Disclaimer: I don't own Downton Abbey.
1890
Sunlight streamed through the narrow window, casting a pallid rectangle on the floorboards. Dustmites danced in the early morning glow, incandescent in their fervor. The smell of perfume lingered in the upholstery, and she inhaled deeply, as if to breathe the atmosphere into her very bones. The scent mingled with that emanating from the half-drunk bottle on the dressing table, and, for the first time in her life, and during this, the briefest of moments, she almost felt beautiful.

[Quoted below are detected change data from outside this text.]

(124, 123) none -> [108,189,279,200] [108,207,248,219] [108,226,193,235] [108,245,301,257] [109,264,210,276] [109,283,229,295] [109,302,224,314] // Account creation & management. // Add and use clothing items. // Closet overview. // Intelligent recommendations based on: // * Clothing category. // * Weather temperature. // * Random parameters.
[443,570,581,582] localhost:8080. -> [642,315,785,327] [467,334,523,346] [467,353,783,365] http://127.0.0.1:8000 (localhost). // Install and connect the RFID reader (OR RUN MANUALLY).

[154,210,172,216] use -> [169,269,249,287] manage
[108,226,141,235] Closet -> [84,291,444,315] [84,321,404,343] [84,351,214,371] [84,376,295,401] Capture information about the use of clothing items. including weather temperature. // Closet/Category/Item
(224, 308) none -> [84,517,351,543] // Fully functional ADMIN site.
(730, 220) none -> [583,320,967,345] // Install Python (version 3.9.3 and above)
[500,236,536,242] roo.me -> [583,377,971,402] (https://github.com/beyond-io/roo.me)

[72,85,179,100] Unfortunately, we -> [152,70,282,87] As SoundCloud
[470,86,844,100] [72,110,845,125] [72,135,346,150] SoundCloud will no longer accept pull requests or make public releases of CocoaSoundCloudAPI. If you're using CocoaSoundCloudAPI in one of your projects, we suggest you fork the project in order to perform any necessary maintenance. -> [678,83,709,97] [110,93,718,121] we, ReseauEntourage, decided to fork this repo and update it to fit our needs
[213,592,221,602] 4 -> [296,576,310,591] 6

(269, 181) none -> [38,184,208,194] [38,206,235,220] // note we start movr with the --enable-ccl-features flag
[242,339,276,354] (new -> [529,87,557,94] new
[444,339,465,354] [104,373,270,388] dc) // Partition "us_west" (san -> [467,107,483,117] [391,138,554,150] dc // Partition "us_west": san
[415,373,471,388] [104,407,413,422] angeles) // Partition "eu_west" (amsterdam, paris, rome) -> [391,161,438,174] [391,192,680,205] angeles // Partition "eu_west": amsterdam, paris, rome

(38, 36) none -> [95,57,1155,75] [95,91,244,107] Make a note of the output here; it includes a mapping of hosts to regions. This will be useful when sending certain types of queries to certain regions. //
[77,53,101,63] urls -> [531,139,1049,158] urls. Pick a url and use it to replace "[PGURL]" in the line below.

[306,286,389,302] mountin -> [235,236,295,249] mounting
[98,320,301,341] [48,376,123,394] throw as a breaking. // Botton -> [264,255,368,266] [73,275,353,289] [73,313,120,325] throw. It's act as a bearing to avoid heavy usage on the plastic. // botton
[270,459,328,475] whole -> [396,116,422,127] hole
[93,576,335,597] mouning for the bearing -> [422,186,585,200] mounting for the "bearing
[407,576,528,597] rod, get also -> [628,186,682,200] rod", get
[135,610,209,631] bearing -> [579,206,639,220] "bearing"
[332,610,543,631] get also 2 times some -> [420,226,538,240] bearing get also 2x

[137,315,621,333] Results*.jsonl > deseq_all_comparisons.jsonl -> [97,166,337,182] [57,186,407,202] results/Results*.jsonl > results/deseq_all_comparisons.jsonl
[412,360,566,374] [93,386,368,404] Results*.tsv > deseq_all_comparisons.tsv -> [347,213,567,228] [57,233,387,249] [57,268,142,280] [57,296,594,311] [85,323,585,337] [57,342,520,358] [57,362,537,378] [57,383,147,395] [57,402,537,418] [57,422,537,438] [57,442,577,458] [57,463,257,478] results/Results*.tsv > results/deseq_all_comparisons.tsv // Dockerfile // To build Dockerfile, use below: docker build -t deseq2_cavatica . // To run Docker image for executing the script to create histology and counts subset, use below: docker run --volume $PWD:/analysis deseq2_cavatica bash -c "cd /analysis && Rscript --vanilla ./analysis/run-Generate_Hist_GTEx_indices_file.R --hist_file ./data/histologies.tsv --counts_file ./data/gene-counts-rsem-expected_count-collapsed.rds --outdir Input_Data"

But beauty was and is a temporal thing. The only constant, in this life and in any other, was obligation, and so it was that, sighing, she peeled the sheets away from her body, and sat up, ushering in the inevitable headache. The sun passed behind a cloud as she brushed a resigned hand over her face, sweeping a stray hair back into place, and she was plain once more. A servant, that was all. Devoted. Inconsequential. Swinging her legs out from under her, she began to retrieve her hastily discarded clothing, silently cursing herself for not taking better care of the few things she was permitted to own. As she buttoned her ancient, sturdy blouse; pretty, in its way, but unremarkable; as she dressed up in the costume of her every day life, so she got into character, into the role she had been allotted in some divine idea of a joke. The farm girl, the servant, the rich man's crutch. A woman, yes, but never a lady.
She couldn't bring herself to be irritated by the ladder she found in her stocking; merely ran a finger along it, a faint echo of the previous evening's touch, and felt nothing but empty. Immune. Impenetrable. She crept to the door, but turned back as she did, allowing herself a final glance at the figure in the bed. Now here was a true thing of beauty. Raven hair spilling across the pillow; creamy skin spread evenly over impossible limbs that claimed more than their fair share of the mattress. Eyes, shut now, but, when opened, clear blue, and yet inscrutable, like lakes frozen over. The church bells chimed the hour, and she smiled, for she was not yet to know that she would come sorely to regret this moment, not today perhaps, and not tomorrow, either, but for the rest of her life, regardless.